Testo selezionato:
■ ■ ■ ■ ■ ■ ■

Tutte le amarezze della vita “troppo dolce”

Più insicuri e preoccupati rispetto ai coetanei sani; meno soddisfatti della propria salute, di se stessi e della vita in generale. Così chi soffre di diabete di tipo 2 si descrive in un’indagine dell’Istituto di Ricerca Eurisko.

Nell’ambito di Sinottica (ricerca che segue circa 10mila persone sul territorio nazionale), i ricercatori hanno confrontato le risposte di un campione sano rappresentativo della popolazione italiana con quelle di un campione di circa 600 diabetici della stessa età.

Il diabete, rivela l’indagine, viene vissuto come una malattia che influenza pesantemente il proprio benessere. Sotto i 50 anni si dichiara poco o per nulla soddisfatto della propria salute quasi un diabetico su due (il 48% contro il 34% di chi è sano). E la tendenza rimane anche nelle età successive.
Un diabetico su 3 vive con l’ansia del domani: sotto il 50 anni si preoccupa soprattutto della propria salute; poi prevale la preoccupazione per il futuro dei familiari in relazione alla propria salute.
E di fronte alle difficoltà i diabetici si scoraggiano molto di più rispetto ai coetanei (il 34% rispetto al 27% di persone sane).

■ ■ ■ ■ ■ ■ ■

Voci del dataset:

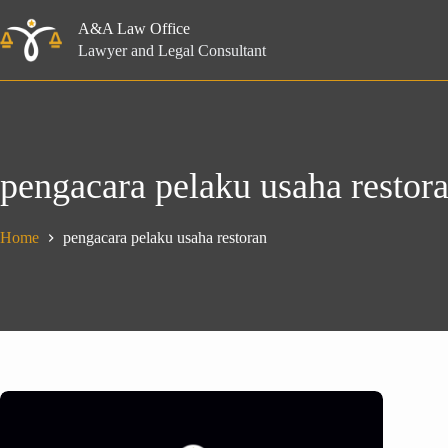
Skip
to
A&A Law Office
content
Lawyer and Legal Consultant
pengacara pelaku usaha restor
Home
pengacara pelaku usaha restoran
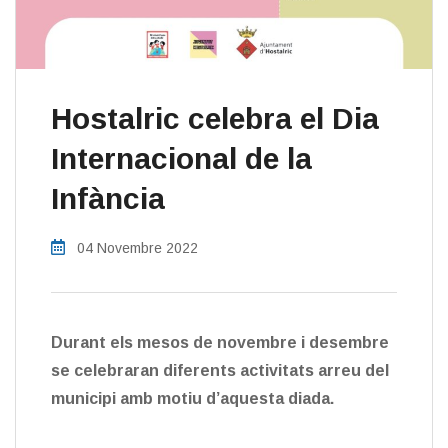
Hostalric celebra el Dia
Internacional de la
Infància
04 Novembre 2022
Durant els mesos de novembre i desembre
se celebraran diferents activitats arreu del
municipi amb motiu d’aquesta diada.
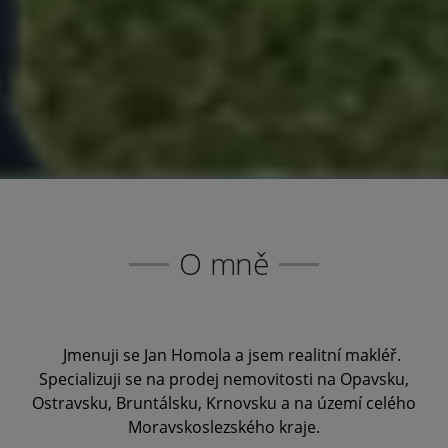
O mně
Jmenuji se Jan Homola a jsem realitní makléř.
Specializuji se na prodej nemovitosti na Opavsku,
Ostravsku, Bruntálsku, Krnovsku a na území celého
Moravskoslezského kraje.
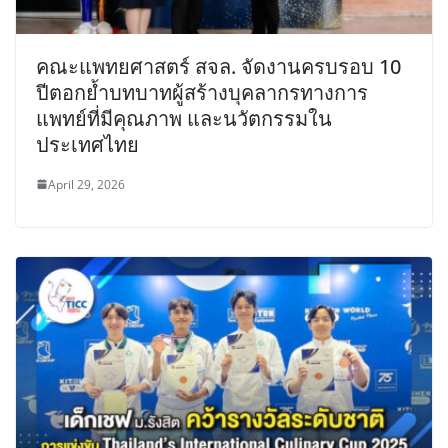
คณะแพทยศาสตร์ สจล. จัดงานครบรอบ 10
ปีตอกย้ำบทบาทผู้สร้างบุคลากรทางการ
แพทย์ที่มีคุณภาพ และนวัตกรรมใน
ประเทศไทย
April 29, 2026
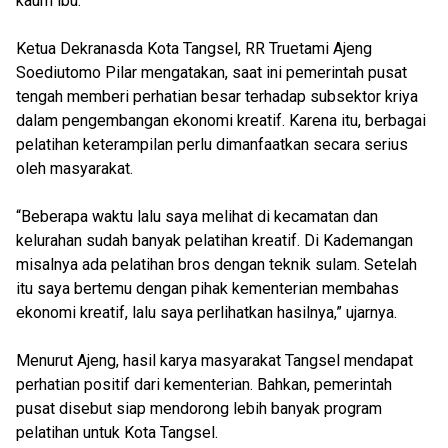
kaum ibu.
Ketua Dekranasda Kota Tangsel, RR Truetami Ajeng
Soediutomo Pilar mengatakan, saat ini pemerintah pusat
tengah memberi perhatian besar terhadap subsektor kriya
dalam pengembangan ekonomi kreatif. Karena itu, berbagai
pelatihan keterampilan perlu dimanfaatkan secara serius
oleh masyarakat.
“Beberapa waktu lalu saya melihat di kecamatan dan
kelurahan sudah banyak pelatihan kreatif. Di Kademangan
misalnya ada pelatihan bros dengan teknik sulam. Setelah
itu saya bertemu dengan pihak kementerian membahas
ekonomi kreatif, lalu saya perlihatkan hasilnya,” ujarnya.
Menurut Ajeng, hasil karya masyarakat Tangsel mendapat
perhatian positif dari kementerian. Bahkan, pemerintah
pusat disebut siap mendorong lebih banyak program
pelatihan untuk Kota Tangsel.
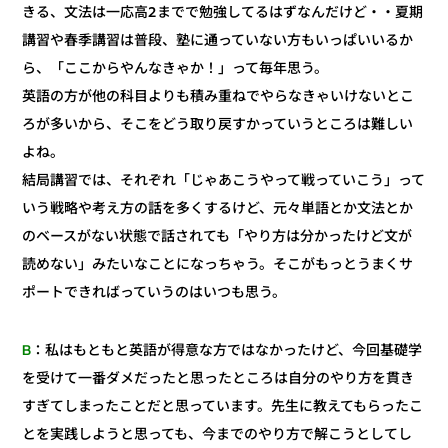
きる、文法は一応高2までで勉強してるはずなんだけど・・夏期
講習や春季講習は普段、塾に通っていない方もいっぱいいるか
ら、「ここからやんなきゃか！」って毎年思う。
英語の方が他の科目よりも積み重ねでやらなきゃいけないとこ
ろが多いから、そこをどう取り戻すかっていうところは難しい
よね。
結局講習では、それぞれ「じゃあこうやって戦っていこう」って
いう戦略や考え方の話を多くするけど、元々単語とか文法とか
のベースがない状態で話されても「やり方は分かったけど文が
読めない」みたいなことになっちゃう。そこがもっとうまくサ
ポートできればっていうのはいつも思う。
：私はもともと英語が得意な方ではなかったけど、今回基礎学
B
を受けて一番ダメだったと思ったところは自分のやり方を貫き
すぎてしまったことだと思っています。先生に教えてもらったこ
とを実践しようと思っても、今までのやり方で解こうとしてし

■ ■ ■ ■ ■ ■ ■

Attività da svolgere:
(a) Riassumi in due frasi il testo sul diabete di tipo 2.
(b) Prosegui il testo sul diabete di tipo 2 a partire dalla sua ultima frase.

Risposte per numero:
(a) Un'indagine dell'Istituto di Ricerca Eurisko, svolta nell'ambito di Sinottica, ha confrontato le risposte di un campione sano rappresentativo della popolazione italiana con quelle di circa 600 diabetici della stessa età. Ne risulta che chi soffre di diabete di tipo 2 si descrive più insicuro, preoccupato e incline a scoraggiarsi dei coetanei sani, oltre che meno soddisfatto della propria salute, di se stesso e della vita in generale.

(b)
“La malattia ha un forte impatto sulla vita quotidiana” dice una delle autrici dell’indagine, la psicologa Isa Cecchini, responsabile del dipartimento Salute di Eurisko. “I diabetici fanno molta fatica ad assumere uno stile di vita diverso e a seguire la dieta prescritta dal medico: vivono come una punizione il dover rinunciare al cibo, che costituisce una gratificazione importante anche dal punto di vista psicologico”.

Chi soffre di diabete avverte disagio anche per i frequenti controlli medici: lo segnala il 72% di chi ha meno di 50 anni (rispetto al 38% della popolazione di confronto), ma la forbice si mantiene alta anche nelle età successive. Il diabetico va più spesso dal medico di base (92% contro l’83% dei non diabetici sotto i 50 anni), in farmacia (72% rispetto al 66%), in ambulatori specialistici (41% contro 27%). In media viene ricoverato per cure il 14% dei diabetici sotto i 50 anni rispetto all’8% di chi non ha questa malattia.

“Oltre al disagio di essere malati, i diabetici si sentono vincolati dai continui controlli della glicemia e della dieta. Ma avvertono anche la difficoltà di costruire una reale relazione coi medici – sottolinea Cecchini -. Abbiamo notato che i pazienti seguiti nei centri antidiabete sono più capaci di controllarsi e adottare uno stile di vita sano. E sono più felici. Quando non esiste quest’alleanza terapeutica tra medico e paziente, il diabetico si sente abbandonato a se stesso”.

“Che i diabetici seguiti nei Centri con team dedicato abbiano un miglior controllo della malattia lo confermano anche gli studi scientifici – commenta Agostino Consoli, ordinario di Endocrinologia all’Università di Chieti -. E il nostro Paese ha circa 600 centri diabetologici sparsi sul territorio”.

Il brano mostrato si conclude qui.